(Problem to solve)
Every entry below should come back unchanged, except that the pictures are dropped.

[Page-level text extractions]
+++
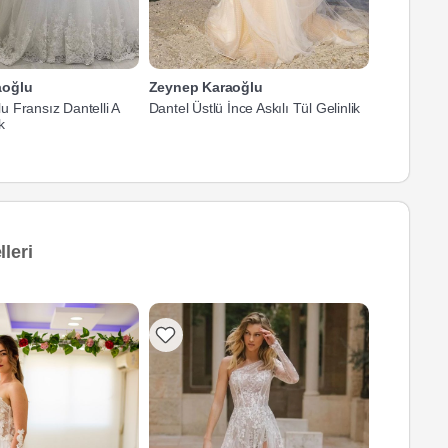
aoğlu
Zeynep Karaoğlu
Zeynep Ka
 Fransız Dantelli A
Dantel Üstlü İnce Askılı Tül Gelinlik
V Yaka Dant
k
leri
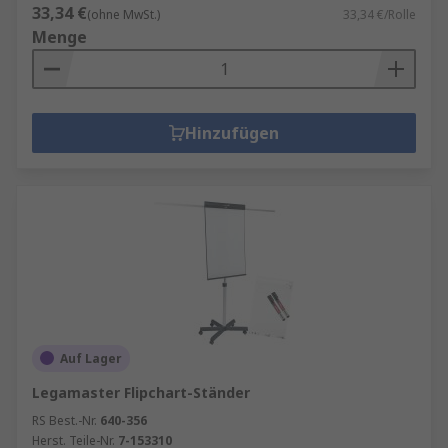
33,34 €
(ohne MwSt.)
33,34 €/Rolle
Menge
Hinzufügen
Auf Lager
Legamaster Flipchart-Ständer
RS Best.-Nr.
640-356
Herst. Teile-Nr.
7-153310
+++
(Task answer)
aoğlu
Zeynep Karaoğlu
Zeynep Ka
 Fransız Dantelli A
Dantel Üstlü İnce Askılı Tül Gelinlik
V Yaka Dant
k
leri
33,34 €
(ohne MwSt.)
33,34 €/Rolle
Menge
Hinzufügen
Auf Lager
Legamaster Flipchart-Ständer
RS Best.-Nr.
640-356
Herst. Teile-Nr.
7-153310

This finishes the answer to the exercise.